- _AUFGABE_: Auf wie viele Minuten wurde die 16 Minuten lange Anfangssequenz laut dem Auszug zur Arbeitsweise beim Dreh im Schnittraum gekürzt?

- _AUSGEWÄHLTER AUSZUG_:

Sie setzen auf einen sehr dokumentarischen Inszenierungsstil. Können Sie uns etwas über Ihre Arbeitsweise erzählen? Machen Sie Storyboards? Wie sehr verlassen Sie sich auf das Drehbuch?
Wir machen wahnsinnig lange Aufnahmen. Das war mit Sebastian (Thaler) schon bei meinem Kurzfilm „Alles wird gut“ so. Wir haben zwei Tage lang nur die Anfangssequenz gedreht, die ging 16 Minuten lang, die wir dann im Schnittraum schließlich auf 9 Minuten gekürzt haben. Dann gab es einen Block, in dem wir nur den Angriff gedreht haben, der vorher nicht gestoryboarded war. Sebastian und ich haben bereits im Studium viele Filme zusammen gemacht, deshalb sind wir einfach ein eingespieltes Team. Er war genau so wie Joe (Joseph Gordon Levitt) und die anderen Schauspieler im Cockpit eingeschlossen und hat versucht, das Geschehen mit der Kamera einzufangen. Die Schauspieler bekommen eine Beatliste, in der steht, was in der Szene passieren soll, aber wie sie von A nach B nach C und über D kommen, müssen sie schließlich selber entscheiden. Ich schaue mir das ganze draußen auf dem Monitor an und gehe danach hinein und spreche mit ihnen über die Stellen, die noch nicht funktioniert haben.
Wie haben sich diese langen Aufnahmen auf den Schnittprozess ausgewirkt?
Wir haben lange geschnitten, weil es einfach viele unterschiedliche Möglichkeiten gab, die Geschichte zu erzählen. Es war nicht wie bei anderen Filmen, wo man eine Szene komplett hätte rausschneiden können, weil sonst das ganze Konstrukt zusammengefallen wäre. Die Freiheit, die ich mir beim Dreh lasse, erfordert einfach einen längeren Schnittprozess, um das zu kriegen, was ich möchte.

- _VORLIEGENDE DATEN_:
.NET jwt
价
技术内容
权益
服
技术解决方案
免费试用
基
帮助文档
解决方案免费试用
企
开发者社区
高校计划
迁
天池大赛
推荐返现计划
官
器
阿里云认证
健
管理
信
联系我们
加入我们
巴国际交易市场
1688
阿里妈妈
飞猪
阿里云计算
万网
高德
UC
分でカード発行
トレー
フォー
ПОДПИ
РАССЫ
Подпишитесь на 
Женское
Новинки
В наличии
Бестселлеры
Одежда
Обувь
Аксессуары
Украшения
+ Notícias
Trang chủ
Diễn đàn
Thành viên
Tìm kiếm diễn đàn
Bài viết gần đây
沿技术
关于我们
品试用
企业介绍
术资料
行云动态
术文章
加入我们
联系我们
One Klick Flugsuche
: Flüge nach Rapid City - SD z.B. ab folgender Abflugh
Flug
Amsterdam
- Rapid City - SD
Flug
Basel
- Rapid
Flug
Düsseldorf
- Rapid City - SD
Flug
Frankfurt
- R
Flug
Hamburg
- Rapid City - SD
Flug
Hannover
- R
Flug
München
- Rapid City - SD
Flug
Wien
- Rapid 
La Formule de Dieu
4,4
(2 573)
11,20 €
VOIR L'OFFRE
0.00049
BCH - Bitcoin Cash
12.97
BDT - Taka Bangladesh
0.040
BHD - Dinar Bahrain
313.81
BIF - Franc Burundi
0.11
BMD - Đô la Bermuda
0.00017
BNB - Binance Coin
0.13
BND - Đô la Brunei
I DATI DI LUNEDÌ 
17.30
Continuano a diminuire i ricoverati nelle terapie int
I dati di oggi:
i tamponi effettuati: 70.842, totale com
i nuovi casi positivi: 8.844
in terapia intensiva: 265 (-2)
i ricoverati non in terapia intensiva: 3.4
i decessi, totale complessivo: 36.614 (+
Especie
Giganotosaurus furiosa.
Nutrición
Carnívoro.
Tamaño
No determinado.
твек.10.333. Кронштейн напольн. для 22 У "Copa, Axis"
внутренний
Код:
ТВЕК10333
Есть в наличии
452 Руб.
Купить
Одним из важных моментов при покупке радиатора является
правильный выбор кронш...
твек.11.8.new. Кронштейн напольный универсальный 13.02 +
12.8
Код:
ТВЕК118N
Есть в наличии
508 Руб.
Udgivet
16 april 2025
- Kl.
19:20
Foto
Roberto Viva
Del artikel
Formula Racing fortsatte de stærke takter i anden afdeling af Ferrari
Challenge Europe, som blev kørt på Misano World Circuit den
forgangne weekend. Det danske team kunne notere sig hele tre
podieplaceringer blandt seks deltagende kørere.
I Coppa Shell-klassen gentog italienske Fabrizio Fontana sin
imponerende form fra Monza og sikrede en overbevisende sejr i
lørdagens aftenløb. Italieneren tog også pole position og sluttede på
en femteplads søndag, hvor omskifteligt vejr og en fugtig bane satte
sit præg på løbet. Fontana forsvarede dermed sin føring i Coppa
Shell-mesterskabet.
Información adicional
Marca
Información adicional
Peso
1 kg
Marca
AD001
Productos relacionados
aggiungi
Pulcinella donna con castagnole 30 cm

- _ERGEBNIS DER AUFGABE_: Auf 9 Minuten.